SDN Development testbed

The Tier2 and SDN testbed together host a network of multiple switch and routers from vendors, including Dell, Arista, Mellanox, and Inventec, including several 32 X 100GE SDN- capable switches, and server platforms with sets of NVMe SSDs, disk arrays and 40GE and 100GE network interfaces used in the SANDIE, SENSE, and SDN NGenIA R&D projects.
The Caltech HEP and Network team also have its own AS and three Class C networks to support its leading-edge network developments carried out with many sciences and computer science research teams, R&E network partners in the US, Europe, Latin America, and Asia.

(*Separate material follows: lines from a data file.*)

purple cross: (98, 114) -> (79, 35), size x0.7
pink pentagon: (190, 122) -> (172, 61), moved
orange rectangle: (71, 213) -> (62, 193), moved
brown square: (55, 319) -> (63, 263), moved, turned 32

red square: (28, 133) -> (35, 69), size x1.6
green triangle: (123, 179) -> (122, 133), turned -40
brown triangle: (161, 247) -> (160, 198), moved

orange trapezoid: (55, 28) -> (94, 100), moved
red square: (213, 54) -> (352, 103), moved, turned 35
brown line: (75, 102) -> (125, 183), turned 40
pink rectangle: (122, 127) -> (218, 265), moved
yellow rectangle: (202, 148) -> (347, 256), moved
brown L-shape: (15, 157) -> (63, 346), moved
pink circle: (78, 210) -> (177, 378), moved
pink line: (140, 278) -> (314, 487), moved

The SDN testbed is leveraged with network hardware loaned or donated by various industry partners. For example, Ciena installed a Wave server data center interconnect to support a 200G alien wave on the dark fiber connecting the campus to the Equinix Point of Presence in Los
Angeles where Caltech peers with the CENIC, Internet2 and ESnet networks, for the Supercomputing 2018 conference. In recent years Ciena loaned the Caltech HEP and Network team a DWDM metro setup connecting the clusters on the Pasadena campus to the Los Angeles PoP where and Level3 loaned a dark fiber pair between the campus and Los Angeles.